By Eve Tahmincioglu
msnbc.com contributor
updated 12/26/2006 3:30:42 PM ET 2006-12-26T20:30:42

Just because you don’t plan on applying for a job in the immediate future doesn’t mean you should sit on your duff. Start planning now!

If you’re finishing up school or looking to life after the military, it’s never too early to job hunt or begin a networking frenzy, especially if you plan on working in the business world. It’s also never too early to start connecting with HR managers and company officials at firms you might want to work for someday.

Here are some of your recent questions:

I am an Air Force Officer and I am about two years away from getting out of the military. I have a engineering degree as well as an MBA, but don’t directly use either degree in my military job. By the time I get out [of the military], it will have been eight years since my undergraduate degree and 4 years since my MBA.

Because what I do is not replicated in the civilian world, is it OK for me to start contacting potential employers now and ask them what I can do to make myself more competitive two years from now? I’m not sure what field I will be working in, so I am curious what potential HR directors will think about my experience.
—Chris, a military and MBA man

It’s always a good time to connect with HR people at firms you’d be interested in working with. (I’d probably wait until after the holidays since most people have eggnog on the brain right now.)

But before you do anything, you should figure out what type of job, company and industry will make you happy. This is going to take a bit of research on your part. Read everything you can get your hands on that looks at a firm or field that sounds interesting to you. Also, contact the school where you got your MBA and take advantage of any career services such as coaching or industry data, advises Carol Alm, associate dean of graduate program services at the Daniels College of Business at the University of Denver.

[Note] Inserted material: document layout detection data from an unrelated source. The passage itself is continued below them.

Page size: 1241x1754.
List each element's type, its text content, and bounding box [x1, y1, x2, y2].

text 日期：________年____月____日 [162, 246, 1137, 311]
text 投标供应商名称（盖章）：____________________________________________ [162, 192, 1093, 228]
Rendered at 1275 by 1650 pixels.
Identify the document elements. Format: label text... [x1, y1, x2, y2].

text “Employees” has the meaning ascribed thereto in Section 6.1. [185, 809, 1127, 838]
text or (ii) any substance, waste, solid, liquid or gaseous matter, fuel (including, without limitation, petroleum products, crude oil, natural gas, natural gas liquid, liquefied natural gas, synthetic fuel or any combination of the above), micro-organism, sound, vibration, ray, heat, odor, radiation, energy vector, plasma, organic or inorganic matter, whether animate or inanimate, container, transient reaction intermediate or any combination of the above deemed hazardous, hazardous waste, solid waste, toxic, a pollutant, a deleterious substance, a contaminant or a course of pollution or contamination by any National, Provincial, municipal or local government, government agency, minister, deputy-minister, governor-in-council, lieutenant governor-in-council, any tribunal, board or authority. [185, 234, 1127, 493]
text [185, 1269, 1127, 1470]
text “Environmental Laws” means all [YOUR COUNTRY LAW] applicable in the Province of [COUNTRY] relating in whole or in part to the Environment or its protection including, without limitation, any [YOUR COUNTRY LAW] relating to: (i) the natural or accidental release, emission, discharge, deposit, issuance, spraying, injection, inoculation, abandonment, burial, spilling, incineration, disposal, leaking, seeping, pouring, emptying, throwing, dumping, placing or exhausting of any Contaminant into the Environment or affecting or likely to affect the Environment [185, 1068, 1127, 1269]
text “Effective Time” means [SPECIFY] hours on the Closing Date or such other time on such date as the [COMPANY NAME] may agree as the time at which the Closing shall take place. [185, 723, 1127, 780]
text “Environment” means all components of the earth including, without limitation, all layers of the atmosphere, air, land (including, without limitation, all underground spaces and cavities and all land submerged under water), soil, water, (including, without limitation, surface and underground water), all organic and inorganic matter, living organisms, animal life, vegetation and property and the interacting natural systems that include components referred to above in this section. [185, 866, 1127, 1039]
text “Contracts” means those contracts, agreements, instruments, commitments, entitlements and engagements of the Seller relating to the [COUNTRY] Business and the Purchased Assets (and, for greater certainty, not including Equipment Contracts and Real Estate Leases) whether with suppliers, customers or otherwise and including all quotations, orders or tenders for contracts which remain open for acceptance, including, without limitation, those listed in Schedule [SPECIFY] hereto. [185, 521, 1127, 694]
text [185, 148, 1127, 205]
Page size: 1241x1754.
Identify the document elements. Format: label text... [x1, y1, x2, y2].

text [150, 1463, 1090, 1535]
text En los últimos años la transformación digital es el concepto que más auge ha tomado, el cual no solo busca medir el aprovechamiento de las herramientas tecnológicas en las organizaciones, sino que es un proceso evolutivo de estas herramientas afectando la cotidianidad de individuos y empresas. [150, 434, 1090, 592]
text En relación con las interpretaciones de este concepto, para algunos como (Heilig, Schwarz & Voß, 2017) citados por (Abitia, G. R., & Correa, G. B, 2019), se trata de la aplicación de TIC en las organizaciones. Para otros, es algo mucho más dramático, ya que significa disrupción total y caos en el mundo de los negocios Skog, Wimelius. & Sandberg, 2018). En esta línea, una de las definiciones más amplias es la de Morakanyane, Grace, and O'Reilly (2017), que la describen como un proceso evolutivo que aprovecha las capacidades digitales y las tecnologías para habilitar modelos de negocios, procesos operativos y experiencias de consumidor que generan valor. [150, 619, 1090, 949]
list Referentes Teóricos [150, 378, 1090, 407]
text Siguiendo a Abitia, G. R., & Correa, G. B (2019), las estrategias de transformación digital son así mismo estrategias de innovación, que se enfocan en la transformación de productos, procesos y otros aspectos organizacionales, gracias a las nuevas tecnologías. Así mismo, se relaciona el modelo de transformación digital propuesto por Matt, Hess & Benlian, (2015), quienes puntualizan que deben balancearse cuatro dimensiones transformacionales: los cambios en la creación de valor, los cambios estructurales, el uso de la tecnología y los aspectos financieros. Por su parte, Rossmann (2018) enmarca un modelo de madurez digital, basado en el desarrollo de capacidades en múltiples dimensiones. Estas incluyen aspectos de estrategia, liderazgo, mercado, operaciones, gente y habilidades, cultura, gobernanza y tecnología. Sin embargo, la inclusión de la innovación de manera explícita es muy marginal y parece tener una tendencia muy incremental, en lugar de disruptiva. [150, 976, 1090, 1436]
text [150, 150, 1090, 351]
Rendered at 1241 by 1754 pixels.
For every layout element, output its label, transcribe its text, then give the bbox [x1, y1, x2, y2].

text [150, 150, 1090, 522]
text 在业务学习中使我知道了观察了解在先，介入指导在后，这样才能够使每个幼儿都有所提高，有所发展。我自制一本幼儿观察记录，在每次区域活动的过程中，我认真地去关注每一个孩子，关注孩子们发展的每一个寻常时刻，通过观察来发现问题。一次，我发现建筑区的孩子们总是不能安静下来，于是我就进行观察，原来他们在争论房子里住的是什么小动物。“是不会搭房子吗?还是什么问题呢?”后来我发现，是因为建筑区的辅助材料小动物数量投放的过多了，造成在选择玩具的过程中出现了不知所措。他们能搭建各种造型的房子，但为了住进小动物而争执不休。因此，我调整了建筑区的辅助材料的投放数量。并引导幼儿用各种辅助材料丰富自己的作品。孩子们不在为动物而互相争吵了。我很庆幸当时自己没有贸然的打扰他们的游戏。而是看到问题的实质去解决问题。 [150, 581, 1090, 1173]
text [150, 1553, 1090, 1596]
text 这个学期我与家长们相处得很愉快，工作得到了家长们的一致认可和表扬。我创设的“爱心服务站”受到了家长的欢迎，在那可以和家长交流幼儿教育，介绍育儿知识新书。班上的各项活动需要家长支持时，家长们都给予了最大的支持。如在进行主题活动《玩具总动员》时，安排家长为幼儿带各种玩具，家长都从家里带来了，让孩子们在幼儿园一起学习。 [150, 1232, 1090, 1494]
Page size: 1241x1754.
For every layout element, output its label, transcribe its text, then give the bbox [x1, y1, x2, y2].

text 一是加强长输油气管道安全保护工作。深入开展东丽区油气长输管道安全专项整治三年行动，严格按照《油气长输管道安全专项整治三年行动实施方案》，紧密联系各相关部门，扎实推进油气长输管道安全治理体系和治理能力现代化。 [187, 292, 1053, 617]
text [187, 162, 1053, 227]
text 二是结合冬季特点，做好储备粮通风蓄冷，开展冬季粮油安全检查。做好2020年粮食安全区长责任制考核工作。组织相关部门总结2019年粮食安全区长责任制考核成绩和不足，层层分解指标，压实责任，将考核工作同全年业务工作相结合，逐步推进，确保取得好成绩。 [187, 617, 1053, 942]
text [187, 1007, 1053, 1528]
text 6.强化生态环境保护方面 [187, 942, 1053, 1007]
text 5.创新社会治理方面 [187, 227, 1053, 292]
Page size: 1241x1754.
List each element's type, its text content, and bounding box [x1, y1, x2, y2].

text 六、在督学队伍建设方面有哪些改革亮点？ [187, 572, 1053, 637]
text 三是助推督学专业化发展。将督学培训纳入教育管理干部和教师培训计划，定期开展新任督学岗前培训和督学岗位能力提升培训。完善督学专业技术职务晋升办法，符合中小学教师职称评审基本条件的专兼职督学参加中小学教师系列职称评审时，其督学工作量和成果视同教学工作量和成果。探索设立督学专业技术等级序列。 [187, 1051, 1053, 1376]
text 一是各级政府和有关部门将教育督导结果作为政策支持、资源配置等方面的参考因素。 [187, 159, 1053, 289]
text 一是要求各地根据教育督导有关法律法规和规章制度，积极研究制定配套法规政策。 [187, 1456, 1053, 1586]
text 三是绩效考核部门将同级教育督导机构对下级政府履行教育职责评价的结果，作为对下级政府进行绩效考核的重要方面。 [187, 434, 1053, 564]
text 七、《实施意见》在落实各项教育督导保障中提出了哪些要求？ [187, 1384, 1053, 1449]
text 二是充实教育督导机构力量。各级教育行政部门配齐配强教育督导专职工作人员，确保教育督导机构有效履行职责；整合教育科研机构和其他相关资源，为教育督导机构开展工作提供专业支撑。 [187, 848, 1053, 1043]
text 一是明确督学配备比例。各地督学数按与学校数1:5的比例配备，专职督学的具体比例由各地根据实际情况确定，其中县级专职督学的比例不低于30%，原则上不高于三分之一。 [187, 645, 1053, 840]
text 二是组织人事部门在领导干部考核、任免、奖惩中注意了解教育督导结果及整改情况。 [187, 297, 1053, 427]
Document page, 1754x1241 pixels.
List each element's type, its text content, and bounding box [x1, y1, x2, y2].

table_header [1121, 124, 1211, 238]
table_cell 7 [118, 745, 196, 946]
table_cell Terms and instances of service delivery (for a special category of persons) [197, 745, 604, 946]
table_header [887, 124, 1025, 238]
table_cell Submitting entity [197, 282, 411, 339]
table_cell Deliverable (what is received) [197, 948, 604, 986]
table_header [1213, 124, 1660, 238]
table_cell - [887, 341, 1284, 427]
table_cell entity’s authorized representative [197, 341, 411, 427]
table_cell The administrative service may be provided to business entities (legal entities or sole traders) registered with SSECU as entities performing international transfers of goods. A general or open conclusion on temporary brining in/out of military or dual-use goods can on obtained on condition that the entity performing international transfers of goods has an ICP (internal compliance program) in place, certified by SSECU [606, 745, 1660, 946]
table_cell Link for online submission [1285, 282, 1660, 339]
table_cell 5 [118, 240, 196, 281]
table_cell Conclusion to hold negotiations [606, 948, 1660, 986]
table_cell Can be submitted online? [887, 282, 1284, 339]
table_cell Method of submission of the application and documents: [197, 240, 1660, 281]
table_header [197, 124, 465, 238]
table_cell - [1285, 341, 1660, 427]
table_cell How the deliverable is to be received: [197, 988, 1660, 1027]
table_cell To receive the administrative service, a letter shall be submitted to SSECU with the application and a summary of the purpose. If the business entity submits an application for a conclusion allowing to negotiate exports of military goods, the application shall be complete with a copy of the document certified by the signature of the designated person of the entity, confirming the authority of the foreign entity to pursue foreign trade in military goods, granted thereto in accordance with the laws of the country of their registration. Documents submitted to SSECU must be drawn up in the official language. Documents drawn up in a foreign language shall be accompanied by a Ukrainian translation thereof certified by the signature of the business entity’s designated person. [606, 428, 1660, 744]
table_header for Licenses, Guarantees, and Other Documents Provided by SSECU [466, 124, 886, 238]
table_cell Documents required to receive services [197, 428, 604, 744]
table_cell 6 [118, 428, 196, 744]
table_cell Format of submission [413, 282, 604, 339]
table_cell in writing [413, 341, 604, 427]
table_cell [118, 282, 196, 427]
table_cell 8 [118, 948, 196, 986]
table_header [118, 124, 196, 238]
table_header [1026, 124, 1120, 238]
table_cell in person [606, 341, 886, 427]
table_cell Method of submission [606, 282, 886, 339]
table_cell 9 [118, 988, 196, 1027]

When you have more of a direction then start contacting employers. Start out by networking with anyone you know who might know someone at a company, or in a particular industry. Now is the time to contact any individuals you went to school with, or old friends, and friends of friends, especially if they’re working in Corporate America.

When you pinpoint one or two companies you like, e-mail or send letters to HR managers. Their contact information is usually on the company’s Web site, or you might have to call the company directly. Cold calls or e-mails may be met with no answers, but keep trying. A good opening line, notes Alm, is “I’ll be getting out of the military and I’d like to know…”

And don’t worry about the time between your MBA and when you hit the work world. Most employers understand military service. Play up the valuable experience you are getting right now even though on the surface it might not be related to any corporate job.

As one CEO said when I interviewed him for book, “From the Sandbox to the Corner Office”:  “In the Marine Corps I learned independent thinking and how to make decisions under stress.”

That’s a valuable selling point for any employer.

I will be graduating in May 2007 with a degree in business marketing and management. Spending so much time and money on college, I truly do not want to start off at a job that pays $30,000 a year because I could have made that salary after graduating high school and going to work full-time. What kind of job search do you suggest I do, and when should I start?
—Katie Krzyzak, Hillside, Ill.

Start now! The key is figuring out what you want to do and what type of company you want to work for.

Don’t worry too much about the money right now. You may have to take what you consider to be a low paying job to start out if you think it will give you the valuable experience you need. On the flip side, don’t take slave wages because it will be tough to ever make big money at that firm down the line.

Start researching firms that might be a good fit in marketing, if that’s the direction you want to go. Check out company information online. If it’s a publicly traded firm, there will be a wealth of information on the company’s Web site. Make sure you go to every job fair at your school when companies come to campus looking for future recruits. I would even try to connect with those firms beforehand so that you can set up an interview.

One women executive told me she sent out about 15 letters to the HR managers of the nation’s top financial giants during her junior year in college, and she also asked for the financial reports of every firm. When she graduated, the majority of those companies called her in for interviews and she ended up with her choice of jobs.